도 2는 일 실시예에 따른, 예시적 검색/인덱싱 시스템(200)을 나타낸다. 이런 실시예에서, 시스템(200)은 풀-텍스트 검색/인덱싱 프로세스(즉, 주 프로세스)(202), 풀-텍스트 인덱싱 샌드박스(sandbox) 프로세스(즉, 샌드박스 프로세스)(204), 문서 데이터저장소(206), 및 풀-텍스트 카탈로그(catalog) 데이터(즉, 인덱스) 데이터저장소(208)를 포함한다. 이런 실시예에서, 주 프로세스(202)는 높은 우선순위 I/O 쿼리 서브시스템(즉, 쿼리 서브시스템)(210), 및 낮은 우선순위 I/O 인덱싱 서브시스템(212)을 포함한다. 이런 실시예에서, 샌드박스 프로세스(204)는 서로 다른 포맷의 문서를 일반 텍스트(plain text)로 변환하는 컴포넌트를 아이솔레이트(isolate)하는 데 이용되고, 낮은 우선순위 I/O 인덱싱/필터링 서브시스템(즉, 필터링 서브시스템)(214)을 포함한다.2 illustrates an example search / indexing system 200, according to one embodiment. In such an embodiment, the system 200 may include a full-text search / indexing process (ie, main process) 202, a full-text indexing sandbox process (ie, sandbox process) 204, document data. Storage 206, and full-text catalog data (ie, index) datastore 208. In this embodiment, main process 202 includes a high priority I / O query subsystem (ie, query subsystem) 210, and a low priority I / O indexing subsystem 212. In this embodiment, sandbox process 204 is used to isolate components that convert documents of different formats into plain text, and the low priority I / O indexing / filtering sub System (ie, filtering subsystem) 214.

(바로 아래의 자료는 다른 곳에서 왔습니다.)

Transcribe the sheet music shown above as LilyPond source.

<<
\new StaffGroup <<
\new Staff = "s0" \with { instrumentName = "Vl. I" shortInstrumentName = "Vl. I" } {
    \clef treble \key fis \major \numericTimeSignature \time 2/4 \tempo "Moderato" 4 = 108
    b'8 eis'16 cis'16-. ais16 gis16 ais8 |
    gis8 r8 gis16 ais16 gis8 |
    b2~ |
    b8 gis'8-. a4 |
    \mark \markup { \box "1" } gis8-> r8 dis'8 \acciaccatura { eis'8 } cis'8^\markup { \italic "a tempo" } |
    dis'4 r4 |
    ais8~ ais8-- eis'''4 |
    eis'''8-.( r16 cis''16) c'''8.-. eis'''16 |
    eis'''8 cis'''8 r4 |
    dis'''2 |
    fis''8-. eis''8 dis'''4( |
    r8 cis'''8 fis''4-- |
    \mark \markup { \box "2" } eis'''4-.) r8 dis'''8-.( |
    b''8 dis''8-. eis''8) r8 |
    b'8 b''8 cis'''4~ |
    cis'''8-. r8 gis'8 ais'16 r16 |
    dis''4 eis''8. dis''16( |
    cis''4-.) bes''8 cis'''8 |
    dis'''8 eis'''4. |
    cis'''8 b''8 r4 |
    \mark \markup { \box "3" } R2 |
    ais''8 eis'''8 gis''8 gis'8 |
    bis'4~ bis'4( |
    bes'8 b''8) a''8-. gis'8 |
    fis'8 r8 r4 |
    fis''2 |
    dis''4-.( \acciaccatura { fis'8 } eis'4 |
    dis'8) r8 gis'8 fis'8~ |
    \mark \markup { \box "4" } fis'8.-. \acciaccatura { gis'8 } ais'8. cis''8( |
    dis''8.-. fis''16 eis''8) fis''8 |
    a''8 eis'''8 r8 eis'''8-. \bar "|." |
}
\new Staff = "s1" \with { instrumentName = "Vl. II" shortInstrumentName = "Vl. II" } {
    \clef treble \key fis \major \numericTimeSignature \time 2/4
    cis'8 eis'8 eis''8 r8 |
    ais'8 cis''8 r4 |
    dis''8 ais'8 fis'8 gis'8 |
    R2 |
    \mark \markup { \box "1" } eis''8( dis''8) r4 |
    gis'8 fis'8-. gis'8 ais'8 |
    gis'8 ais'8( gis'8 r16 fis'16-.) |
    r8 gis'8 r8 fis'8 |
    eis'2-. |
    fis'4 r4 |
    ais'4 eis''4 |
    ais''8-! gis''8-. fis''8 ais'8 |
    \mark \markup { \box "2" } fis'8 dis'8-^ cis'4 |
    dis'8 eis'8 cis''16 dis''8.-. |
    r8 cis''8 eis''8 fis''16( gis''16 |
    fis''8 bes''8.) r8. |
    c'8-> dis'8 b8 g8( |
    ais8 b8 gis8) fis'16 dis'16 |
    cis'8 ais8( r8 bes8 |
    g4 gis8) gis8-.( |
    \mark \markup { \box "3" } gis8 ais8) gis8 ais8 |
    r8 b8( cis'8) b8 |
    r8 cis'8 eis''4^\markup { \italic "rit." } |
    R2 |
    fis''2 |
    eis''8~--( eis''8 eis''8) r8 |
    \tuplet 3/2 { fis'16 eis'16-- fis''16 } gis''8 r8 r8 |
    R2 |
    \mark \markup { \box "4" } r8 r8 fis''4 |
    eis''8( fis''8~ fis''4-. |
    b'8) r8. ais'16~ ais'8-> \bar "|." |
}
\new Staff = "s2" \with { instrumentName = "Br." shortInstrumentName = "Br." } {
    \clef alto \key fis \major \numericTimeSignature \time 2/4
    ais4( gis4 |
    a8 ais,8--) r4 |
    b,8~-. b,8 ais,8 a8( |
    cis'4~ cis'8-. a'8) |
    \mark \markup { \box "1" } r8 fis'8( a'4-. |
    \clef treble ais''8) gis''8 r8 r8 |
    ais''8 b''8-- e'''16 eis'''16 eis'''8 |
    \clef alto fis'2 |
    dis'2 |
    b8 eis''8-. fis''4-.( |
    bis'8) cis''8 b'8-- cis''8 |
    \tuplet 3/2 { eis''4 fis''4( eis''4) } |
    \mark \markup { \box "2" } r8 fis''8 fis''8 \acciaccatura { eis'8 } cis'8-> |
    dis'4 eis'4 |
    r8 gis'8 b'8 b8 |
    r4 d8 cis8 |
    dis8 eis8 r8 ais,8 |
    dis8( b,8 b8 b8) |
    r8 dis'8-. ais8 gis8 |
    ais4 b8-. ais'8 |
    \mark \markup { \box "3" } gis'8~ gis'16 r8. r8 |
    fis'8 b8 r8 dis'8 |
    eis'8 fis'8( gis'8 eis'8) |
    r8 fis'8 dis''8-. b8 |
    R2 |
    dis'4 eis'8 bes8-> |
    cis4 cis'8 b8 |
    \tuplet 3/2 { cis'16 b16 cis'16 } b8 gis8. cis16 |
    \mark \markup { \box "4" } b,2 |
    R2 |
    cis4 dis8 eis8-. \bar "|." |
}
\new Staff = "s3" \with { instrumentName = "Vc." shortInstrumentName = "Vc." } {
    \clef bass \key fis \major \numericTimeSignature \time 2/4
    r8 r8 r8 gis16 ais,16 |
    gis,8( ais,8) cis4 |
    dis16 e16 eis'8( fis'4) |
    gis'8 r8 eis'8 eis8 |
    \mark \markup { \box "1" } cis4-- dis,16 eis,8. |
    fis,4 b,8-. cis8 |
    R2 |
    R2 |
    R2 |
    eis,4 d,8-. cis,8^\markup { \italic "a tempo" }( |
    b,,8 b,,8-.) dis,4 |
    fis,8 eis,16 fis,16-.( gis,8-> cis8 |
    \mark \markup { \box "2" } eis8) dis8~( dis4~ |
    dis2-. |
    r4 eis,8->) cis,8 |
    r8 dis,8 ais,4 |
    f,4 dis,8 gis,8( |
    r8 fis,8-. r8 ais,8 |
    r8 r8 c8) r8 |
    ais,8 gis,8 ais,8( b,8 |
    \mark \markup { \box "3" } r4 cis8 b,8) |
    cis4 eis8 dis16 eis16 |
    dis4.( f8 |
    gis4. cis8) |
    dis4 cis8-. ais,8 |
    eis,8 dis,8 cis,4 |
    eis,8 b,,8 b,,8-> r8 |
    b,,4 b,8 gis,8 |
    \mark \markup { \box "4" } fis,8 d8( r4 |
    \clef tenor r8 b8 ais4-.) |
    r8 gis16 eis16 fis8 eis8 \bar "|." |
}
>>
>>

이런 실시예에서, 쿼리 서브시스템(210)은 인터페이스(216)를 통해 수신된, 사용자로부터의 검색 쿼리들을 핸들링한다. 사용자는 시스템(200)에 저장된 문서 내에서 검색될 하나 이상의 키워드를 입력할 수 있다. 몇몇 실시예에서, 인터페이 스(216)를 통해 수신된 쿼리들에 응답하여, 쿼리 서브시스템(210)은 쿼리들을 처리하고, 높은 우선순위 I/O 요청을 통해 인덱스 데이터저장소(208)를 액세스한다. 예를 들어, 쿼리 서브시스템(210)은 키워드(들)을 찾기 위해 인덱스를 검색할 수 있고, 인덱스로부터 키워드(들)을 포함하는 문서(들)의 목록을 획득할 수 있다. 프로세스 및/또는 쓰레드에 대한 CPU 우선순위가 선택될 수 있는 실시예에서, 쿼리 서브시스템(210)은 높은 우선순위 CPU 처리에 대하여 설정될 수 있다. 이런 구성(즉, I/O 및 CPU 우선순위를 높은 우선순위로 설정하는 것)은 사용자가 통상적으로 가능한 빨리 검색 결과를 원하고, 시스템 리소스를 검색에 전용하길 원하기 때문에 이점이 될 수 있다.In this embodiment, query subsystem 210 handles search queries from the user, received via interface 216. The user may enter one or more keywords to be searched for within the document stored in the system 200. In some embodiments, in response to queries received via interface 216, query subsystem 210 processes the queries and accesses index datastore 208 via a high priority I / O request. . For example, query subsystem 210 may search the index to find keyword (s) and obtain a list of document (s) containing the keyword (s) from the index. In embodiments in which CPU priorities for processes and / or threads may be selected, query subsystem 210 may be set for high priority CPU processing. This configuration (ie, setting the I / O and CPU priorities to high priority) can be advantageous because the user typically wants the search results as soon as possible and dedicates system resources to the search.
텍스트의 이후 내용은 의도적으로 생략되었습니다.